Thomasine, Lady Percival (born Thomasine Bonaventure; c. 1440 - c. 1513), was a Cornish businesswoman, benefactress and founder of a school in her home village of Week St Mary, North Cornwall. She was one of the first non-noble women to be a founder of a school.

==Life==

She was married to three London citizen tailors after another. The third was Sir John Percival, Lord Mayor in 1498. She had no children with any of her husbands. As John Percival's widow Thomasine, Lady Percival, devoted her considerable wealth to supporting charitable works. She was active within the businesses of her three husbands, and appears to have continued being active in business as a widow, being wealthy and successful enough to loan money to the King.

The story is reported by Richard Carew in his Survey of Cornwall (1602), when writing of the parish of Week St Mary in North Cornwall.

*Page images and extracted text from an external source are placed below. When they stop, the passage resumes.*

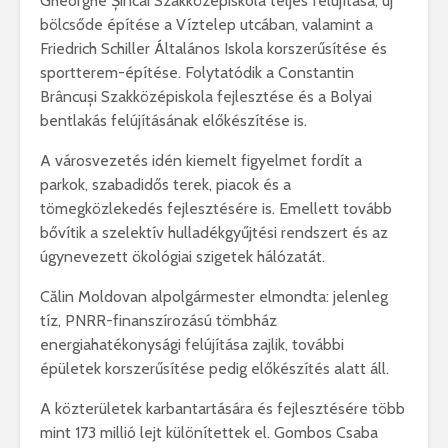
Gheorghe Șincai Szakközépiskola
teljes felújítása, új
bölcsőde építése a Víztelep utcában, valamint a
Friedrich Schiller Általános Iskola
korszerűsítése és
sportterem-építése. Folytatódik a
Constantin
Brâncuși Szakközépiskola
fejlesztése és a Bolyai
bentlakás felújításának előkészítése is.
A városvezetés idén kiemelt figyelmet fordít a
parkok, szabadidős terek, piacok és a
tömegközlekedés fejlesztésére is. Emellett tovább
bővítik a szelektív hulladékgyűjtési rendszert és az
úgynevezett ökológiai szigetek hálózatát.
Călin Moldovan
alpolgármester elmondta: jelenleg
tíz, PNRR-finanszírozású tömbház
energiahatékonysági felújítása zajlik, további
épületek korszerűsítése pedig előkészítés alatt áll.
A közterületek karbantartására és fejlesztésére több
mint 173 millió lejt különítettek el.
Gombos Csaba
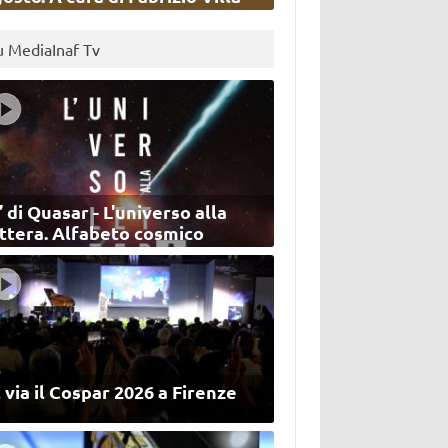
u MediaInaf Tv
’ di Quasar - L'universo alla
ettera. Alfabeto cosmico
 via il Cospar 2026 a Firenze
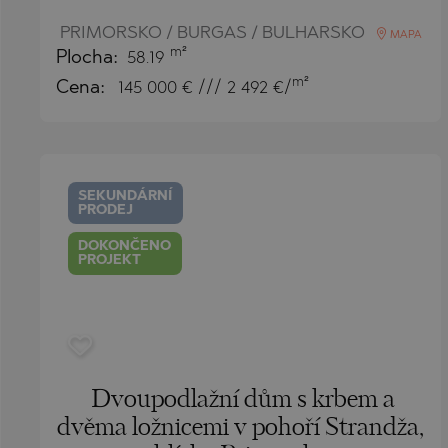
BISTRICA
BELASHTITSA
PRIMORSKO / BURGAS / BULHARSKO
MAPA
m²
Plocha:
58.19
BYALA (VARNA
BOJURETS
m²
Cena:
145 000
€ /// 2 492 €/
CHERNOMORE
BYALA (VARNA
DRAGICHEVO
CHERNOMORE
GARA ELIN PE
DOBRINISHTE
SEKUNDÁRNÍ
GERMAN
GARA ELIN PE
PRODEJ
GODECH
KAVARNA
DOKONČENO
PROJEKT
GURMAZOVO
KAZANLAK
LOZEN
KLADNITSA
MARKOVO
LOZEN
OBZOR
MANOLE
Dvoupodlažní dům s krbem a
PANAGYURISH
MARKOVO
dvěma ložnicemi v pohoří Strandža,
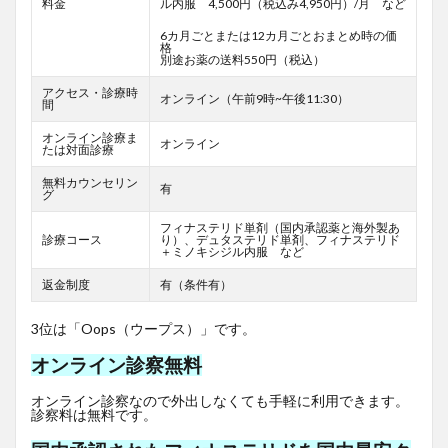
料金
ル内服 4,500円（税込み4,950円）/月 など
6カ月ごとまたは12カ月ごとおまとめ時の価
格
別途お薬の送料550円（税込）
アクセス・診療時
オンライン（午前9時~午後11:30）
間
オンライン診療ま
オンライン
たは対面診療
無料カウンセリン
有
グ
フィナステリド単剤（国内承認薬と海外製あ
診療コース
り）、デュタステリド単剤、フィナステリド
＋ミノキシジル内服 など
返金制度
有（条件有）
3位は「Oops（ウープス）」です。
オンライン診察無料
オンライン診察なので外出しなくても手軽に利用できます。
診察料は無料です。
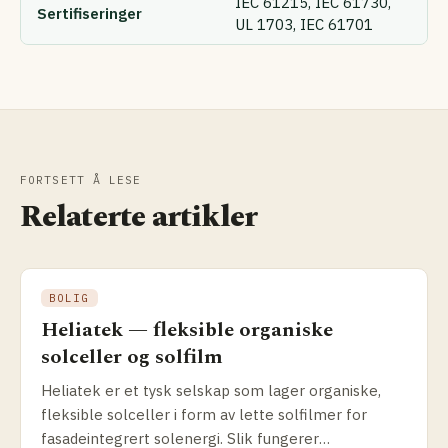
IEC 61215, IEC 61730,
Sertifiseringer
UL 1703, IEC 61701
FORTSETT Å LESE
Relaterte artikler
BOLIG
Heliatek — fleksible organiske
solceller og solfilm
Heliatek er et tysk selskap som lager organiske,
fleksible solceller i form av lette solfilmer for
fasadeintegrert solenergi. Slik fungerer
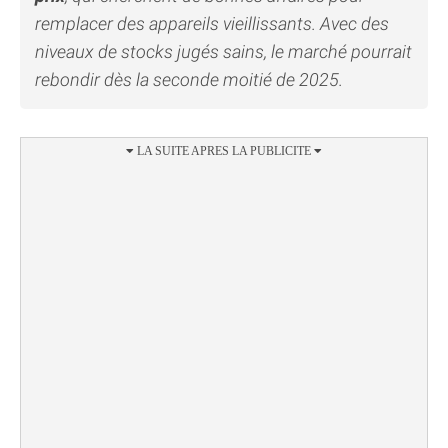
remplacer des appareils vieillissants. Avec des
niveaux de stocks jugés sains, le marché pourrait
rebondir dès la seconde moitié de 2025.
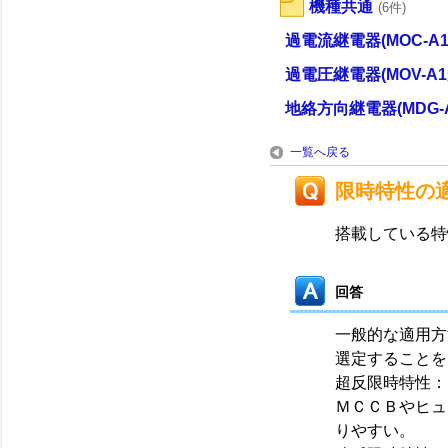
機種共通
(6件)
過電流継電器(MOC-A1
過電圧継電器(MOV-A1
地絡方向継電器(MDG-A
一覧へ戻る
限時特性の
搭載している特
回答
一般的な適用方
選定することを
超反限時特性：
ＭＣＣＢやヒュ
りやすい。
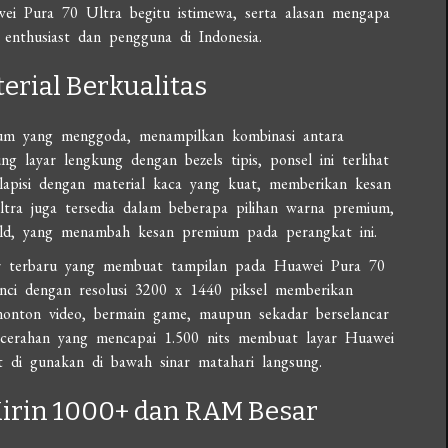
i Pura 70 Ultra begitu istimewa, serta alasan mengapa
 enthusiast dan pengguna di Indonesia.
rial Berkualitas
um yang menggoda, menampilkan kombinasi antara
 layar lengkung dengan bezels tipis, ponsel ini terlihat
lapisi dengan material kaca yang kuat, memberikan kesan
ra juga tersedia dalam beberapa pilihan warna premium,
Gold, yang menambah kesan premium pada perangkat ini.
yar terbaru yang membuat tampilan pada Huawei Pura 70
inci dengan resolusi 3200 x 1440 piksel memberikan
enonton video, bermain game, maupun sekadar berselancar
cerahan yang mencapai 1.500 nits membuat layar Huawei
t di gunakan di bawah sinar matahari langsung.
irin 1000+ dan RAM Besar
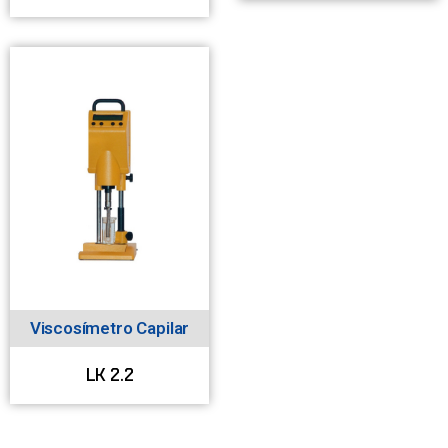
Viscosímetro Capilar
LK 2.2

It is given fuller treatment in Davies Gilbert's Parochial History of Cornwall (1838). Both authorities state the young woman's name as Thomasine Bonaventure, though the surname might refer to her good fortune rather than her ancestors. A legacy in her will to a brother, 'John Bonaventer', suggests it was her name. Both emphasize her charm and intelligence. Thomasine was a native of Week St Mary, and is said to have paid for the repair of a bridge. There is no dispute that she founded a school and library there around 1510, which was much used by the people of Cornwall and to some extent Devon, until it was suppressed in the reign of Edward VI. A copy of her will, with which she endowed the school, was bound for a buyer overseas in 1972, when it was purchased for the British Library.

According to one account Thomasine's first husband had the name Thomas Bumsby and her second Henry Gall. William Galle, tailor, and Henry Bumpstede, mercer, described as bridge masters of London Bridge, in records, were also business partners until Bumpstede died in 1486.

On the Great Western Railway, locomotive no. 3354 (later no. 3342) of the 3300 class was named Bonaventura after Thomasine; it ran from 1900 to 1938.